Sollte sich diese Geschichte tatsächlich so zugetragen haben, wofür einiges spricht: Welche Rückschlüsse ließen sich daraus ziehen? Hätte die Radikalisierung Amris bei besserer Betreuung auf europäischem Boden verhindert und damit letztendlich das Leben von 12 Menschen gerettet werden können? Trägt „der Westen“ also letztlich eine Mitverantwortung für die Schreckenstat des 24 Jahre alten Tunesiers? Auch solche Fragen werden jetzt wieder, landauf, landab, diskutiert werden. Neben den üblichen Debatten über kriminelle Flüchtlinge, Abschiebungen, sichere Herkunftsstaaten und so weiter und so fort.

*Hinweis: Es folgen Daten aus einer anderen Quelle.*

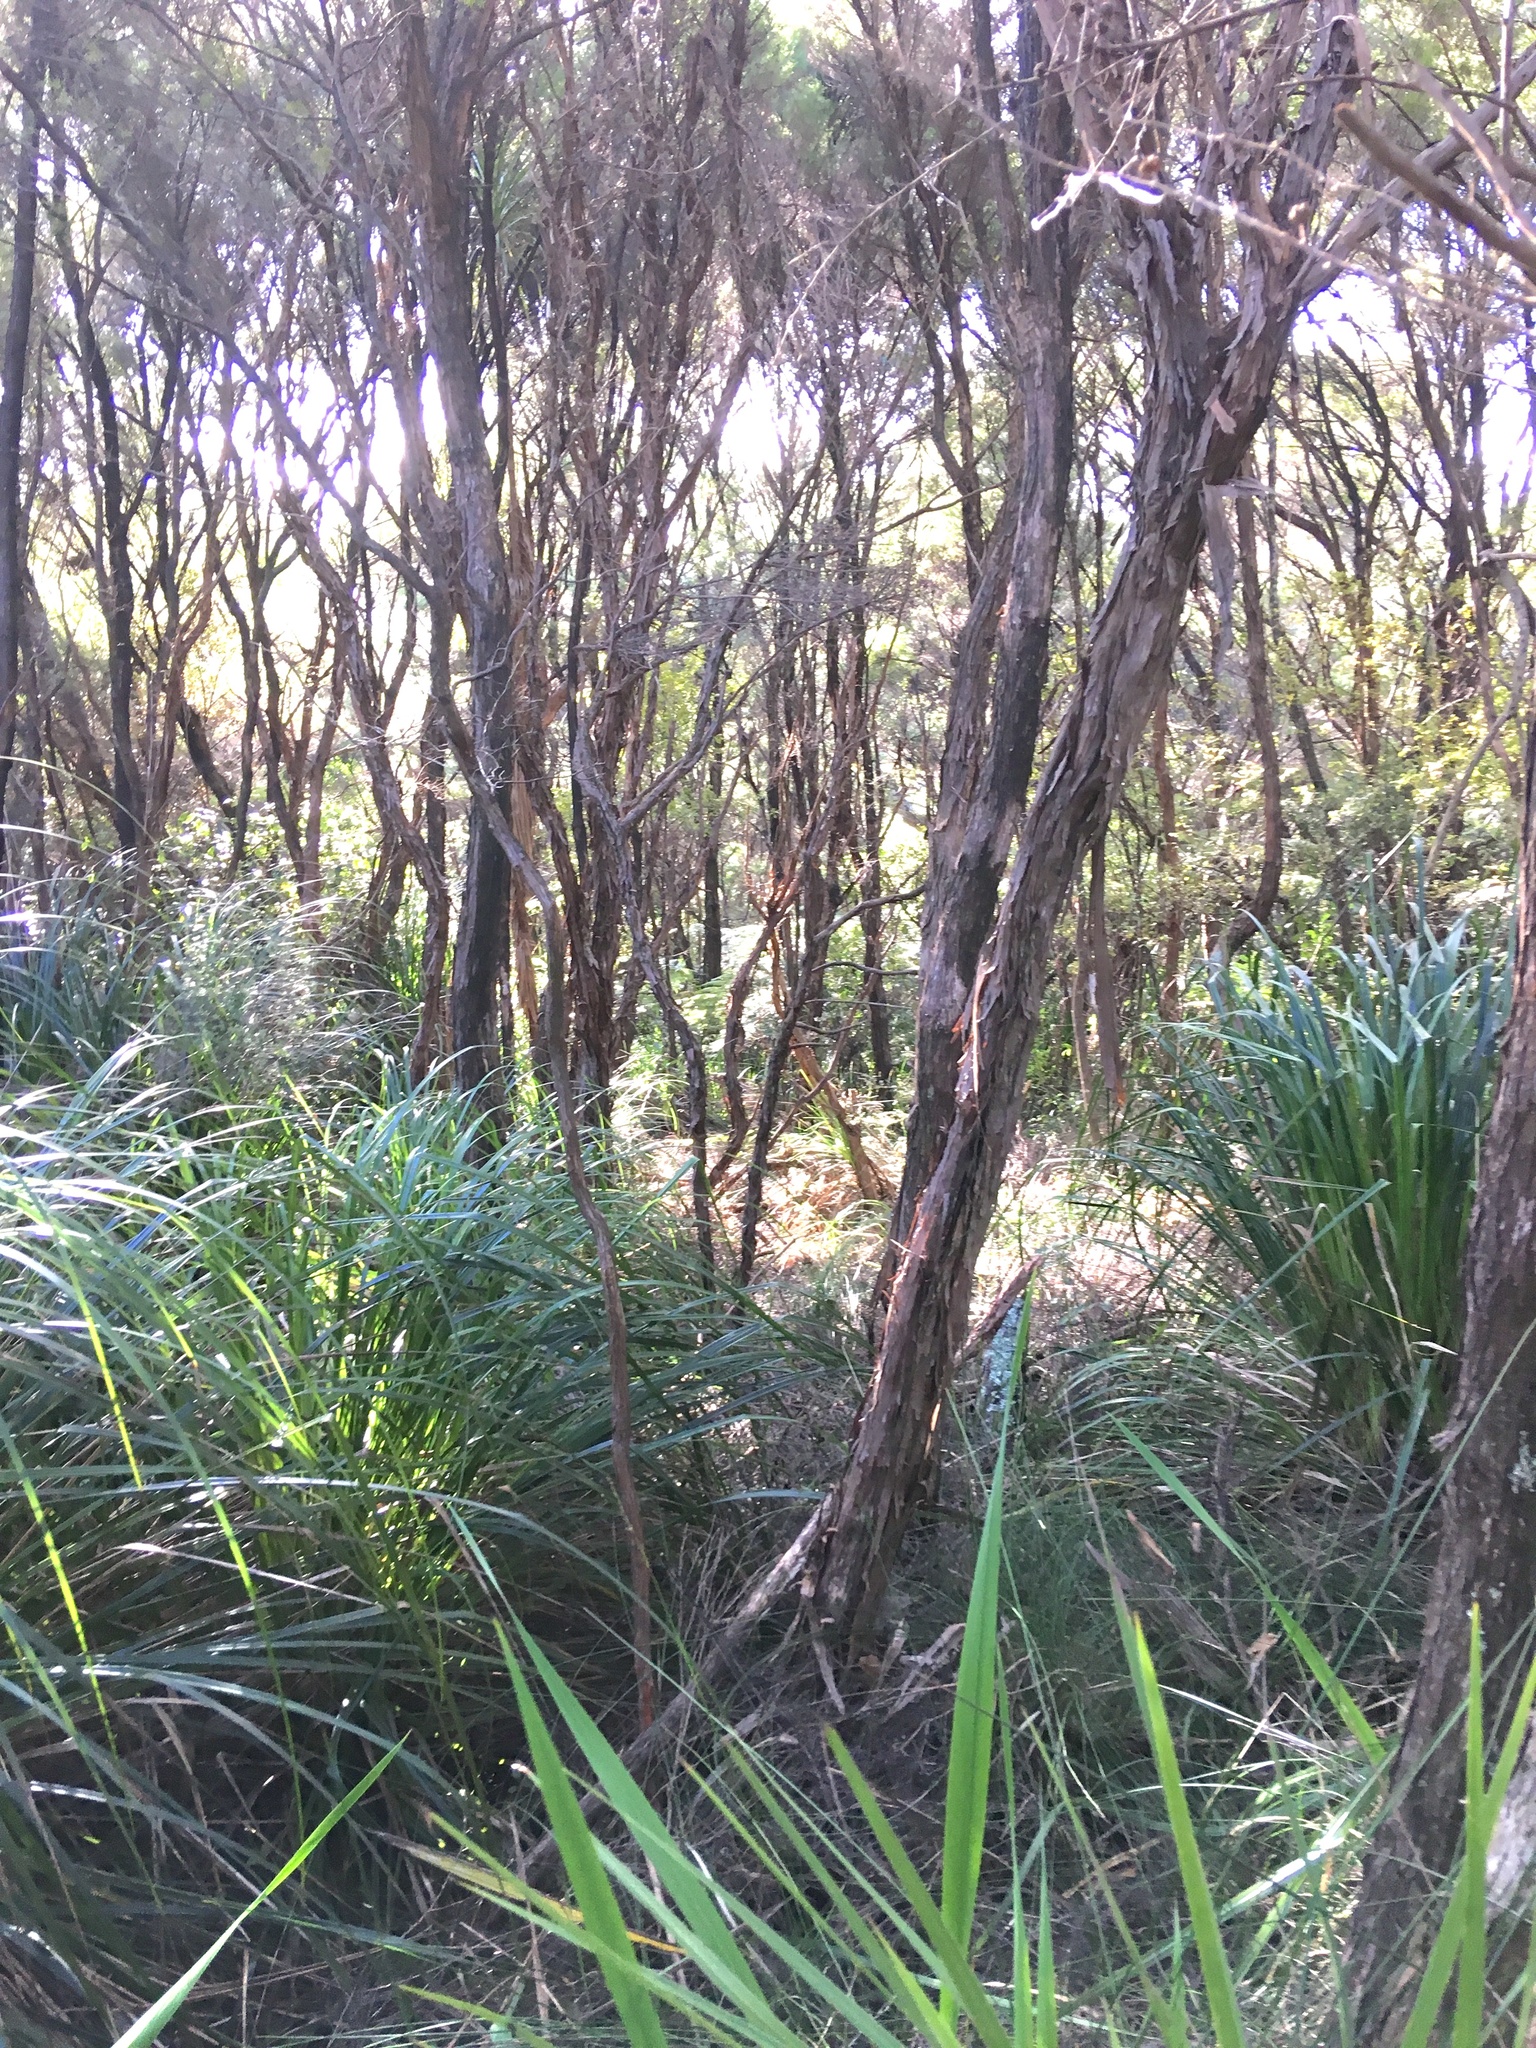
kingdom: Plantae
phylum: Tracheophyta
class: Magnoliopsida
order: Myrtales
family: Myrtaceae
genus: Leptospermum
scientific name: Leptospermum scoparium
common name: Broom tea-tree
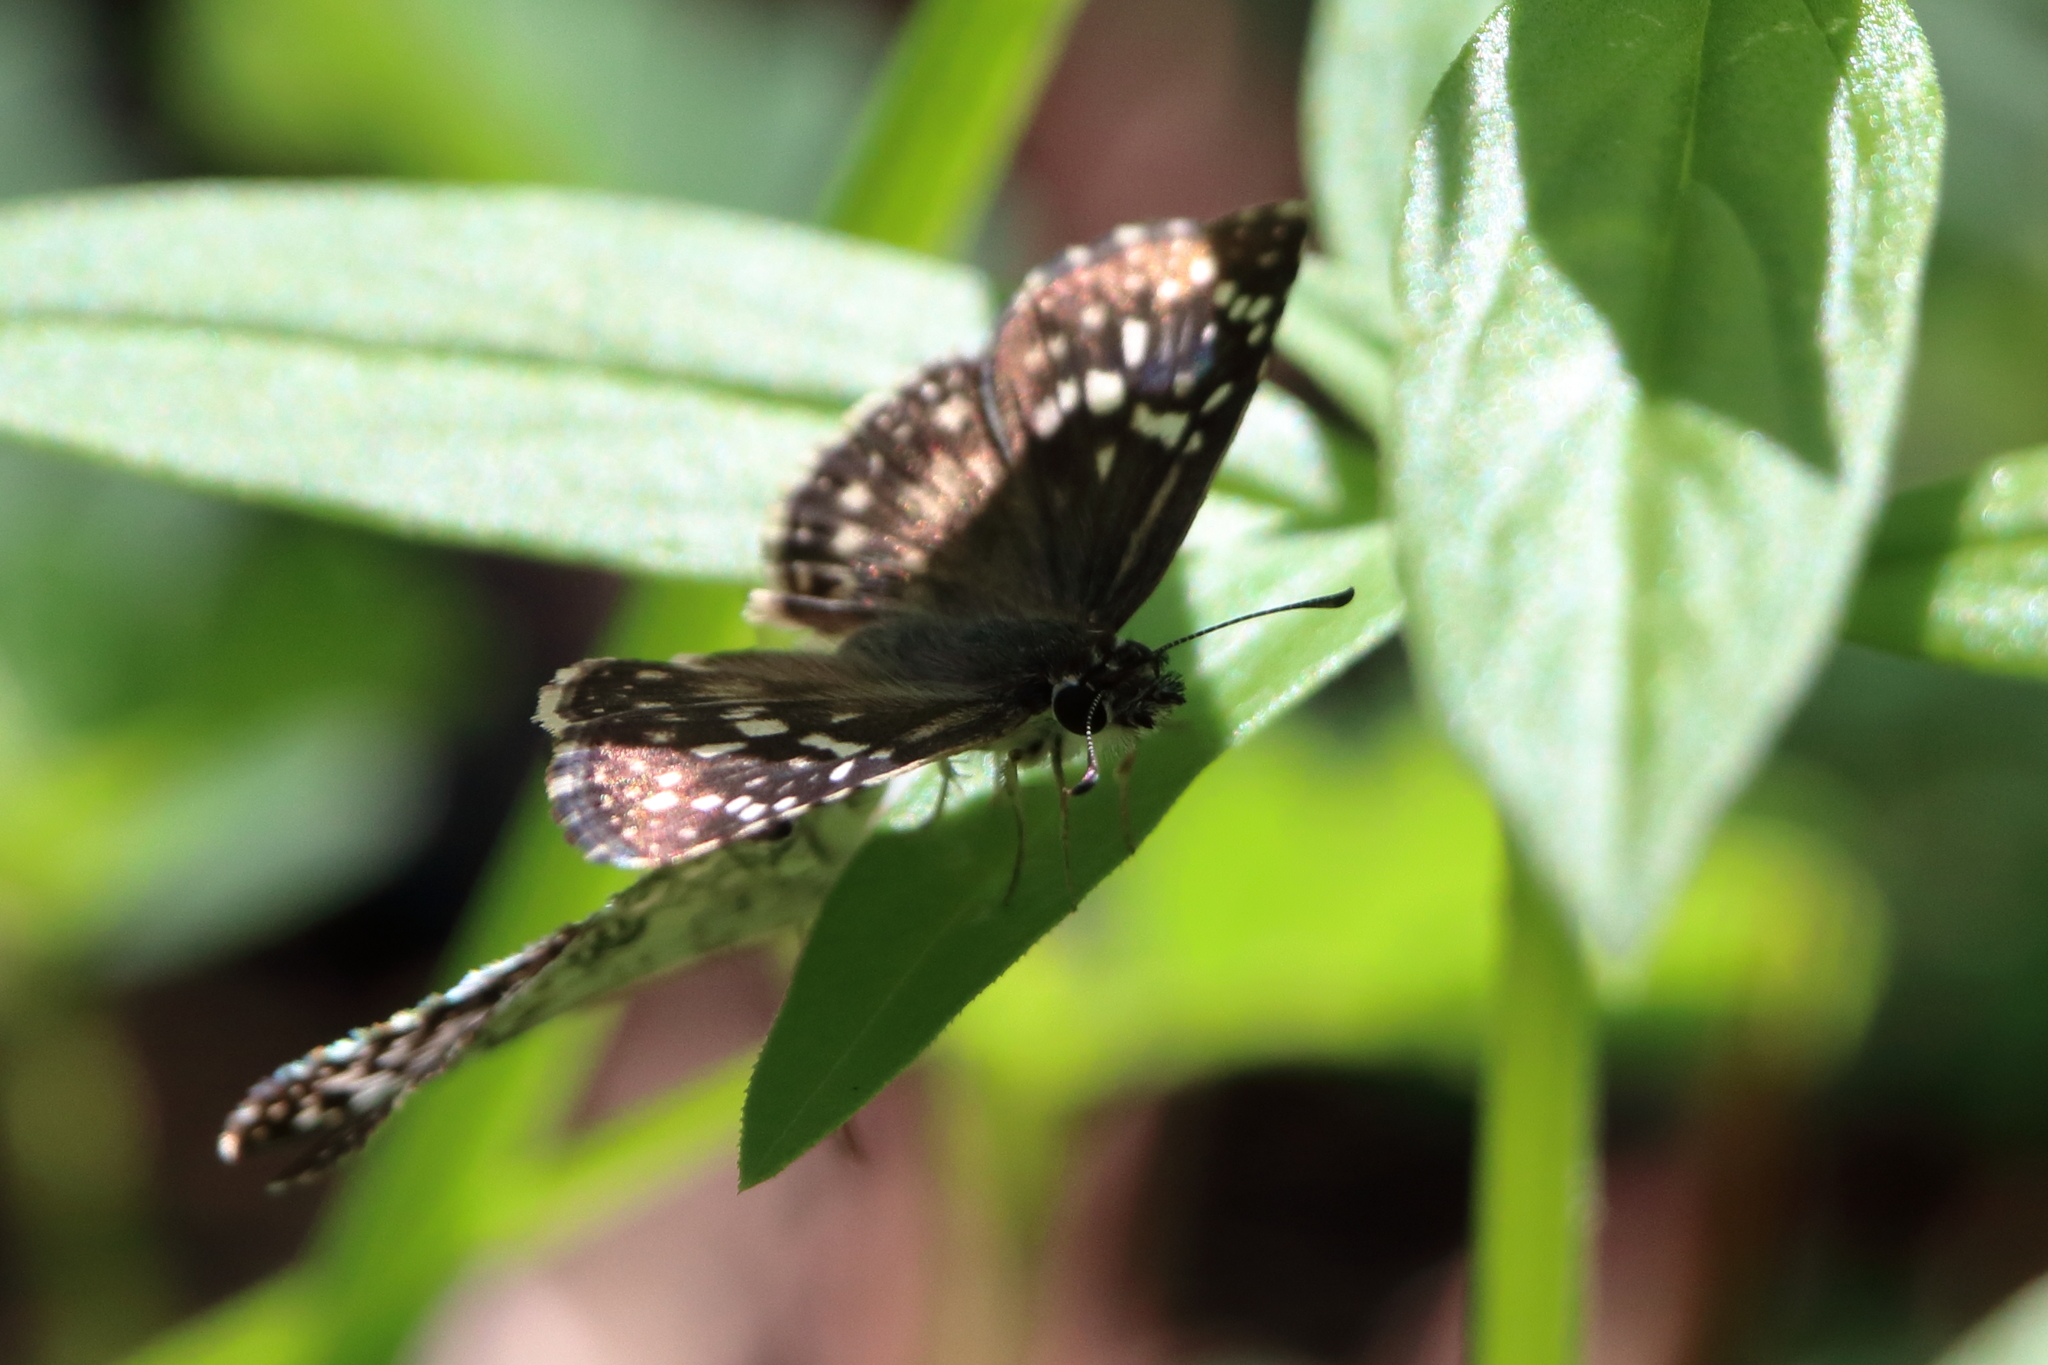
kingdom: Animalia
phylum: Arthropoda
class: Insecta
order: Lepidoptera
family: Hesperiidae
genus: Pyrgus
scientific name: Pyrgus oileus
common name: Tropical checkered-skipper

Ein klassischer Wirtschaftsflüchtling
Vielleicht sollte man besser das Augenmerk auf die Herkunft des späteren Attentäters richten. Anis Amri stammte aus einer ärmlichen Familie im Norden Tunesiens und hatte insgesamt sieben Geschwister. Der Vater war Landarbeiter und musste mithin acht Kinder versorgen. Damit ist erst einmal nichts über den späteren Weg des einen Sohnes in die Kriminalität gesagt. Aber sehr viel darüber, warum Anis Amri vor sechs Jahren überhaupt die Reise nach Europa antrat. Weder wurde er politisch verfolgt, noch herrschte in Tunesien Bürgerkrieg. Anis Amri kam als klassischer Wirtschaftsflüchtling in Italien an. Und das hat sehr viel mit dessen Familienverhältnissen zu tun, genauer gesagt mit den sieben Geschwistern.
In der Oktoberausgabe von Cicero hat Hartmut Dießenbacher, emeritierter Professor für demografische Bürgerkriegsforschung, den Zusammenhang zwischen Überbevölkerung, Gewalt und daraus resultierenden Migrationsbewegungen sehr klar beschrieben. Er betrifft praktisch alle Länder Nordafrikas und des Nahen und Mittleren Ostens – mit Ausnahmen wie etwa Iran, wo Ende der neunziger Jahre die Geburtenkontrolle vorangetrieben wurde. So lag die Zahl der Kinder pro gebärfähiger Frau in den neunziger Jahren in Tunesien bei durchschnittlich 3,6, in Libyen bei 6,5, in Algerien bei 5,0, in Ägypten bei 4,2, in Marokko bei 4,5, im Irak bei 6,7 und in Afghanistan bei 6,9.
Bevölkerungszuwachs bei sinkendem Bruttosozialprodukt
Dieser drastische Bevölkerungszuwachs vollzog sich vor dem Hintergrund eines sinkenden Bruttosozialprodukts in 17 von 22 arabischen Staaten. Die Folge: Es wächst eine Generation heran, die ohne Aussicht auf Wohlstand oder gesellschaftliche Teilhabe ist. Sie bildet den Humus für jene Bürgerkriege, die als „arabischer Frühling“ begannen und nun ganze Regionen ins Chaos stürzen. Dießenbacher nennt die Migranten aus den betroffenen Ländern deshalb „Überbevölkerungsflüchtlinge“. Das ist übrigens keine Wertung, sondern eine Feststellung. Und Dießenbacher erinnert daran, dass 86 Prozent aller Flüchtlinge und 90 Prozent aller (fluchtauslösenden) Kriege ihren Ursprung haben in Ländern mit hohen Reproduktionsraten, die in keinem Verhältnis zur ökonomischen Entwicklung stehen.
Wenn man davon ausgeht, dass Radikalisierung und wirtschaftliche beziehungsweise gesellschaftliche Perspektivlosigkeit in einem Kausalzusammenhang stehen, wäre eine Geburtenkontrolle in den betroffenen Ländern mit Sicherheit die nachhaltigste Lösung, um der Gewalt, den Verteilungskämpfen und letztlich auch dem Terrorismus Herr zu werden. Natürlich wird auch das nicht alle Probleme lösen. Aber wer ständig davon redet, es müssten Fluchtursachen bekämpft werden, um die Flüchtlingskrise zu beenden, der wird diesen Aspekt nicht ausblenden können. Denn er ist eine der wichtigsten Wurzeln des Übels.